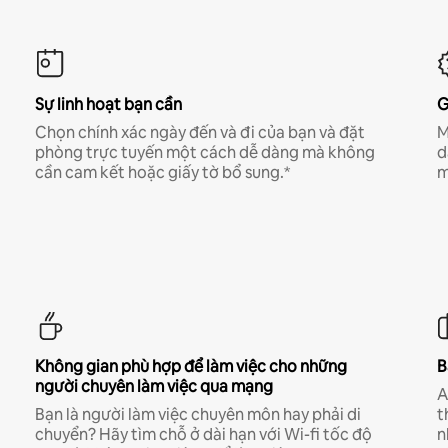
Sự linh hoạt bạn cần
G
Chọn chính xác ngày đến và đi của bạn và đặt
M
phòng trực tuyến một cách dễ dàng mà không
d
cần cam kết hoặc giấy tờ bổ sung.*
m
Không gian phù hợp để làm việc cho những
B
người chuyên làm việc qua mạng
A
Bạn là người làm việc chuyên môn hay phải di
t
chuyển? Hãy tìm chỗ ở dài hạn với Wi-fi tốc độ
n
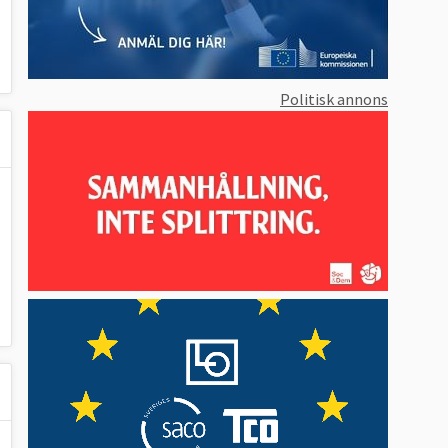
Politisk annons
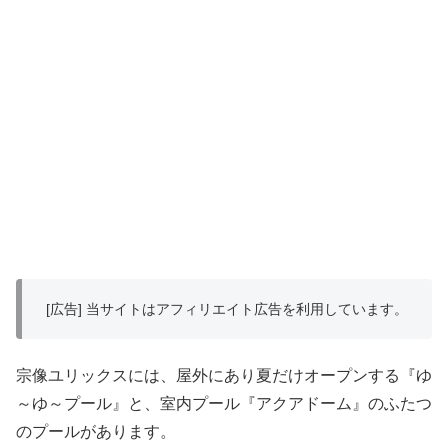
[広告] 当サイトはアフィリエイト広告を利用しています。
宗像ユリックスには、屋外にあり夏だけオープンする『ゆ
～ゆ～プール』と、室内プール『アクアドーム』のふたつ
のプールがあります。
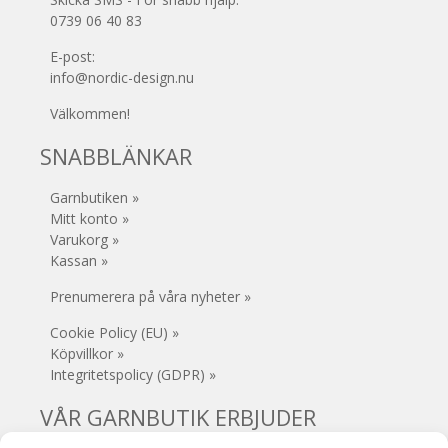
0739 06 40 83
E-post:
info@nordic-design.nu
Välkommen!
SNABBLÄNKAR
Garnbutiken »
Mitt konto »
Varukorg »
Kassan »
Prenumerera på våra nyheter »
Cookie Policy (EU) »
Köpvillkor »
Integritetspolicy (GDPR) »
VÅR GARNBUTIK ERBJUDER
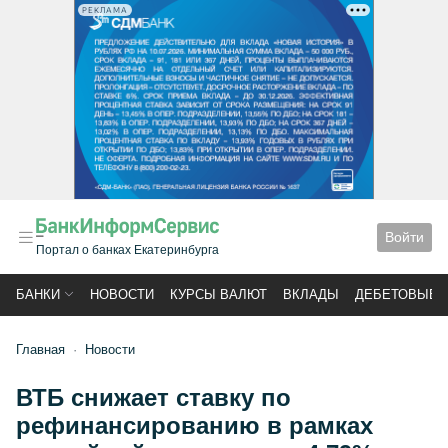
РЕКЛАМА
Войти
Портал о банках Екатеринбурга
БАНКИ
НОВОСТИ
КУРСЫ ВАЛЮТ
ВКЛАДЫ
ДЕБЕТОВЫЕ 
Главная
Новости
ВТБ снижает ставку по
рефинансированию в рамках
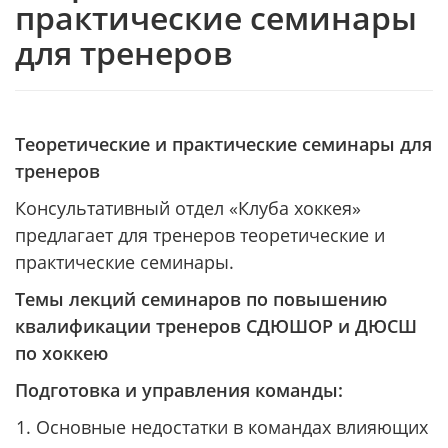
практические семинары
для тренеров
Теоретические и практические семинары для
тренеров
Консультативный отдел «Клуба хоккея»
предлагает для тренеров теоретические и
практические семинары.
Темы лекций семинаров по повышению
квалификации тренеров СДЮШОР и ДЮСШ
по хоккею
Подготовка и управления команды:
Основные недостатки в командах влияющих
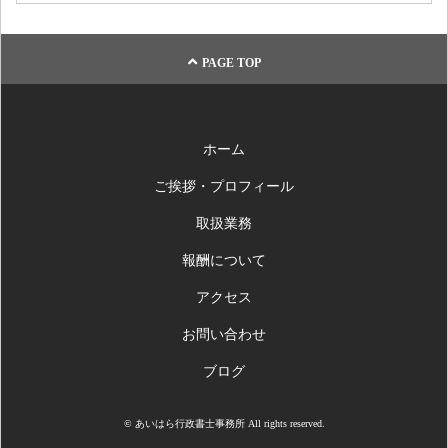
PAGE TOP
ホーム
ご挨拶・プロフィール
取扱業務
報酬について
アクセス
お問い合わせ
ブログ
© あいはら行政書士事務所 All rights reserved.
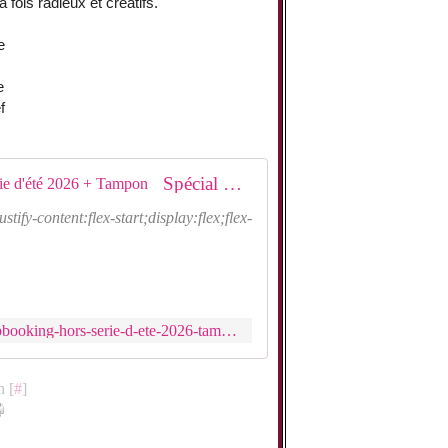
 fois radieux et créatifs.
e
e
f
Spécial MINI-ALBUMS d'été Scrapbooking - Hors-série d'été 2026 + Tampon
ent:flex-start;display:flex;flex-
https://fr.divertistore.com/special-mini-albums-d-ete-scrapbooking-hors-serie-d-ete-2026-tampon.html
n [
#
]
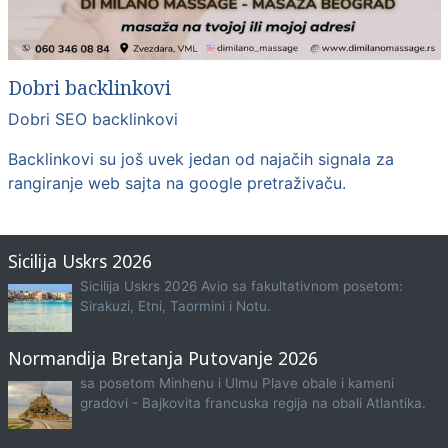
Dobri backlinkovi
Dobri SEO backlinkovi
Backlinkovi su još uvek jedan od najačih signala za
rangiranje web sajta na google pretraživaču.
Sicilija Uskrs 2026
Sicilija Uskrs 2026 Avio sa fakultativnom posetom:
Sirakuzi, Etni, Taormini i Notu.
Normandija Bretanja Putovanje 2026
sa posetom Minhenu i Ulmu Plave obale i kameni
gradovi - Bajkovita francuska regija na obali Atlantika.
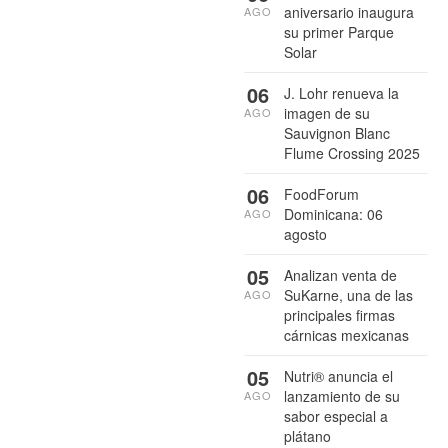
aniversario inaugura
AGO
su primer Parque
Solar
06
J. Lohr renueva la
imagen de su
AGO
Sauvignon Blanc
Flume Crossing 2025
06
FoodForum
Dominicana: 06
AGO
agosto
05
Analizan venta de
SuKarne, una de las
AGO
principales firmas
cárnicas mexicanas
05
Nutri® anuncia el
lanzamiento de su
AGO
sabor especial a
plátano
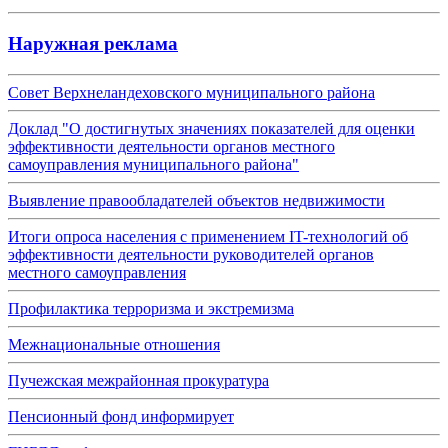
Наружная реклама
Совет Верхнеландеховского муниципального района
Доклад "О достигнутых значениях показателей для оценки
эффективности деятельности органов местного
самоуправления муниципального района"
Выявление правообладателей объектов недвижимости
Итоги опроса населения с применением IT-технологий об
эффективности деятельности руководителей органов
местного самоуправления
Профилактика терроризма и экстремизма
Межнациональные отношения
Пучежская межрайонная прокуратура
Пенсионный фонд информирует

_Activity_
Search the records for the string "эффективности" and return every line in which it occurs.

_Solution_
эффективности деятельности органов местного
эффективности деятельности руководителей органов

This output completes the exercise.